Work request: Could you repeat, exactly and with no pictures, only the lines from the start of the records through the line containing "All other duties as assigned."?

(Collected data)
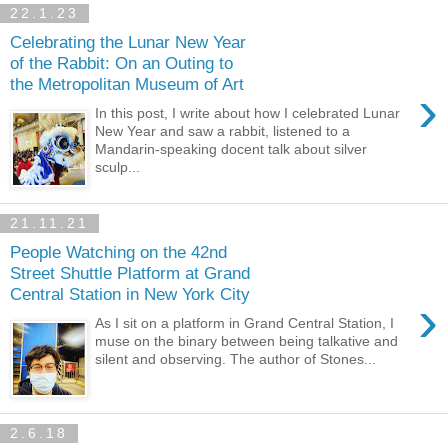
22.1.23
Celebrating the Lunar New Year
of the Rabbit: On an Outing to
the Metropolitan Museum of Art
›
In this post, I write about how I celebrated Lunar
New Year and saw a rabbit, listened to a
Mandarin-speaking docent talk about silver
sculp...
21.11.21
People Watching on the 42nd
Street Shuttle Platform at Grand
Central Station in New York City
›
As I sit on a platform in Grand Central Station, I
muse on the binary between being talkative and
silent and observing. The author of Stones...
2.6.18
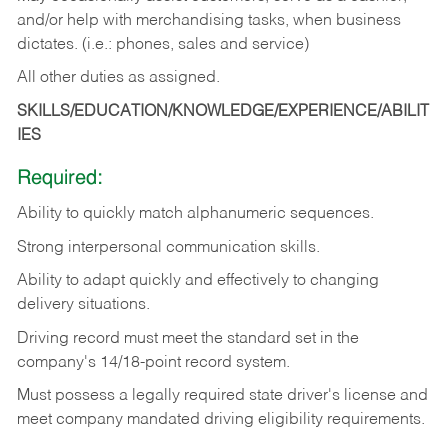
and/or help with merchandising tasks, when business
dictates. (i.e.: phones, sales and service)
All other duties as assigned.
SKILLS/EDUCATION/KNOWLEDGE/EXPERIENCE/ABILIT
IES
Required:
Ability
to
quickly
match
alphanumeric
sequences.
Strong
interpersonal
communication
skills.
Ability
to
adapt
quickly
and
effectively
to
changing
delivery
situations.
Driving
record
must
meet
the standard set in the
company's 14/18-point record system.
Must possess a legally required state driver's license and
meet company mandated driving eligibility requirements.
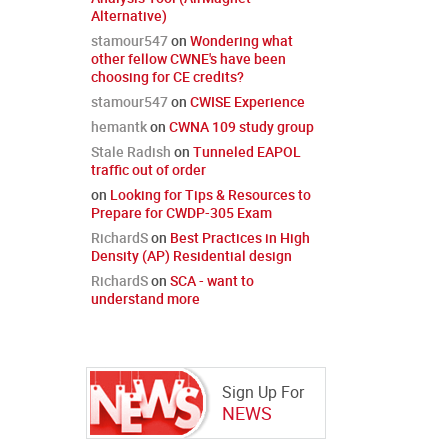
Alternative)
stamour547
on
Wondering what
other fellow CWNE's have been
choosing for CE credits?
stamour547
on
CWISE Experience
hemantk
on
CWNA 109 study group
Stale Radish
on
Tunneled EAPOL
traffic out of order
on
Looking for Tips & Resources to
Prepare for CWDP-305 Exam
RichardS
on
Best Practices in High
Density (AP) Residential design
RichardS
on
SCA - want to
understand more
Sign Up For
NEWS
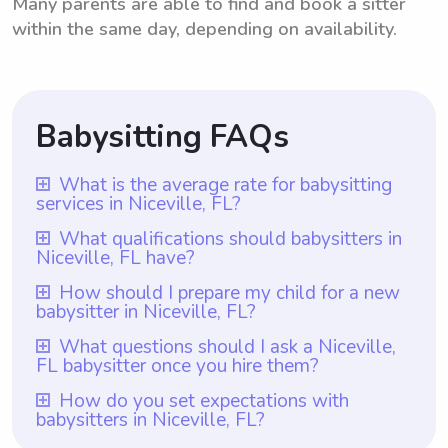
Many parents are able to find and book a sitter
within the same day, depending on availability.
Babysitting FAQs
What is the average rate for babysitting
services in Niceville, FL?
The average rate for babysitting services in
What qualifications should babysitters in
Niceville, FL have?
Niceville, FL is $18 per hour. This rate
reflects the average compensation that
Babysitters in Niceville, FL should possess
How should I prepare my child for a new
babysitter in Niceville, FL?
babysitters receive for their services in the
certain qualifications. Along with the
city. However, it's important to note that
requirement that all babysitters have at
To prepare your child for a new babysitter
What questions should I ask a Niceville,
with Wyndy.com, parents have the
FL babysitter once you hire them?
least one year of babysitting experience,
in Niceville, FL, ensure that you
flexibility to choose the rate they want to
they should also have a genuine love and
communicate with the babysitter
Once you hire a babysitter in Niceville, FL,
How do you set expectations with
pay babysitters. This allows parents in
understanding for children's needs and be
babysitters in Niceville, FL?
beforehand and introduce them to your
you should ask them questions regarding
Niceville, FL to find a rate that aligns with
reliable and responsible individuals.
child at least once before leaving them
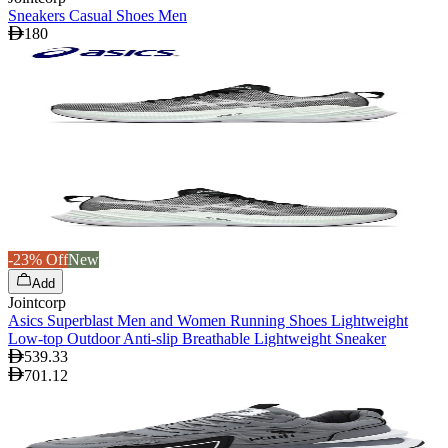
Sneakers Casual Shoes Men
180
-23% Off
New
Add
Jointcorp
Asics Superblast Men and Women Running Shoes Lightweight
Low-top Outdoor Anti-slip Breathable Lightweight Sneaker
539.33
701.12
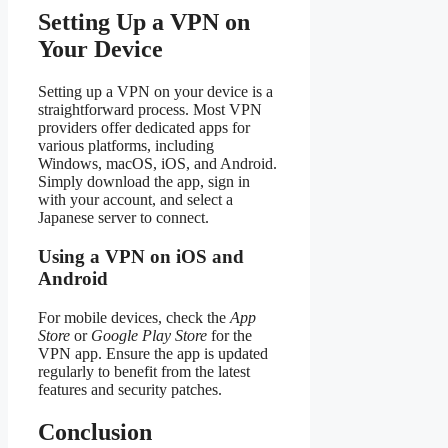
Setting Up a VPN on
Your Device
Setting up a VPN on your device is a
straightforward process. Most VPN
providers offer dedicated apps for
various platforms, including
Windows, macOS, iOS, and Android.
Simply download the app, sign in
with your account, and select a
Japanese server to connect.
Using a VPN on iOS and
Android
For mobile devices, check the
App
Store
or
Google Play Store
for the
VPN app. Ensure the app is updated
regularly to benefit from the latest
features and security patches.
Conclusion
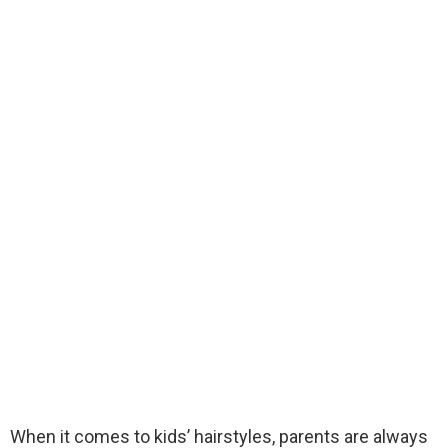
When it comes to kids’ hairstyles, parents are always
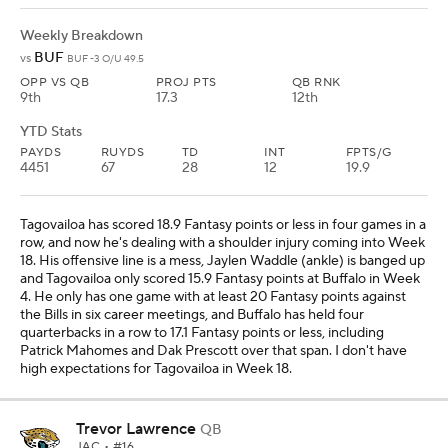
Weekly Breakdown
BUF
vs
BUF -3 O/U 49.5
OPP VS QB
PROJ PTS
QB RNK
9th
17.3
12th
YTD Stats
PAYDS
RUYDS
TD
INT
FPTS/G
4451
67
28
12
19.9
Tagovailoa has scored 18.9 Fantasy points or less in four games in a
row, and now he's dealing with a shoulder injury coming into Week
18. His offensive line is a mess, Jaylen Waddle (ankle) is banged up
and Tagovailoa only scored 15.9 Fantasy points at Buffalo in Week
4. He only has one game with at least 20 Fantasy points against
the Bills in six career meetings, and Buffalo has held four
quarterbacks in a row to 17.1 Fantasy points or less, including
Patrick Mahomes and Dak Prescott over that span. I don't have
high expectations for Tagovailoa in Week 18.
Trevor Lawrence
QB
JAC
• #16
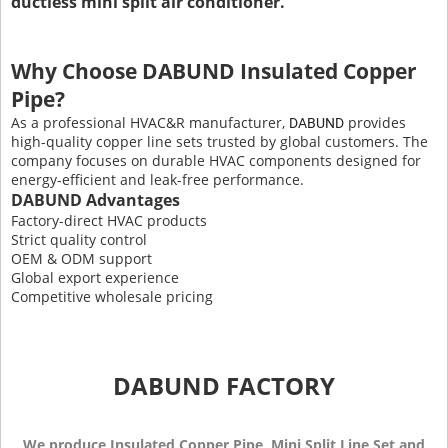
ductless mini split air conditioner.
Why Choose DABUND Insulated Copper
Pipe?
As a professional HVAC&R manufacturer,
provides
DABUND
high-quality copper line sets trusted by global customers. The
company focuses on durable HVAC components designed for
energy-efficient and leak-free performance.
DABUND Advantages
Factory-direct HVAC products
Strict quality control
OEM & ODM support
Global export experience
Competitive wholesale pricing
DABUND FACTORY
We produce Insulated Copper Pipe, Mini Split Line Set and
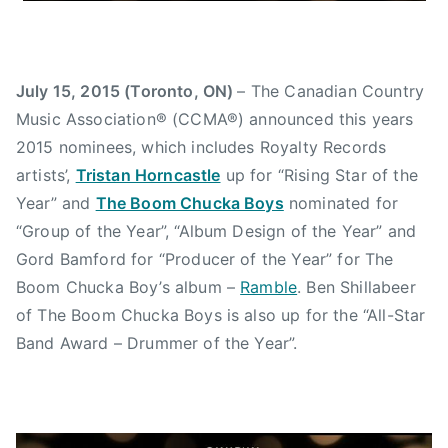
w
s
July 15, 2015 (Toronto, ON)
– The Canadian Country
Music Association® (CCMA®) announced this years
2015 nominees, which includes Royalty Records
artists’,
Tristan Horncastle
up for “Rising Star of the
Year” and
The Boom Chucka Boys
nominated for
“Group of the Year”, “Album Design of the Year” and
Gord Bamford for “Producer of the Year” for The
Boom Chucka Boy’s album –
Ramble
. Ben Shillabeer
of The Boom Chucka Boys is also up for the “All-Star
Band Award – Drummer of the Year”.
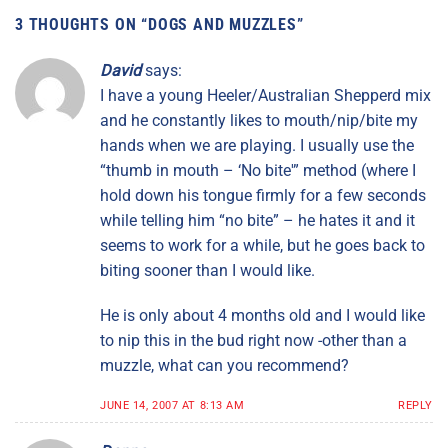
3 THOUGHTS ON “
DOGS AND MUZZLES
”
David
says:
I have a young Heeler/Australian Shepperd mix
and he constantly likes to mouth/nip/bite my
hands when we are playing. I usually use the
“thumb in mouth – ‘No bite'” method (where I
hold down his tongue firmly for a few seconds
while telling him “no bite” – he hates it and it
seems to work for a while, but he goes back to
biting sooner than I would like.
He is only about 4 months old and I would like
to nip this in the bud right now -other than a
muzzle, what can you recommend?
JUNE 14, 2007 AT 8:13 AM
REPLY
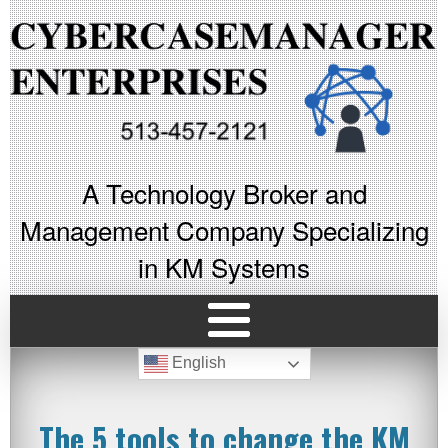
A Technology Broker and
Management Company Specializing
in KM Systems
English
The 5 tools to change the KM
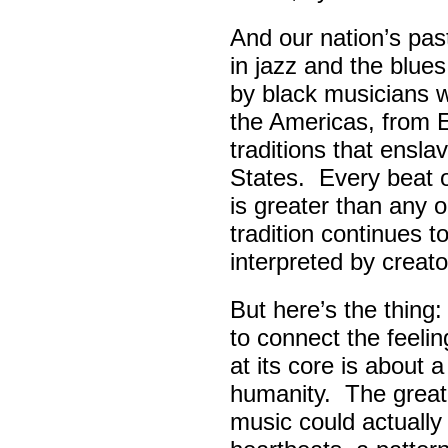
And our nation’s pas
in jazz and the blue
by black musicians 
the Americas, from E
traditions that ensla
States. Every beat 
is greater than any 
tradition continues 
interpreted by creato
But here’s the thing
to connect the feel
at its core is about 
humanity. The great
music could actually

Response box:
22.1.23
Celebrating the Lunar New Year
of the Rabbit: On an Outing to
the Metropolitan Museum of Art
›
In this post, I write about how I celebrated Lunar
New Year and saw a rabbit, listened to a
Mandarin-speaking docent talk about silver
sculp...
21.11.21
People Watching on the 42nd
Street Shuttle Platform at Grand
Central Station in New York City
›
As I sit on a platform in Grand Central Station, I
muse on the binary between being talkative and
silent and observing. The author of Stones...
2.6.18
and/or help with merchandising tasks, when business
dictates. (i.e.: phones, sales and service)
All other duties as assigned.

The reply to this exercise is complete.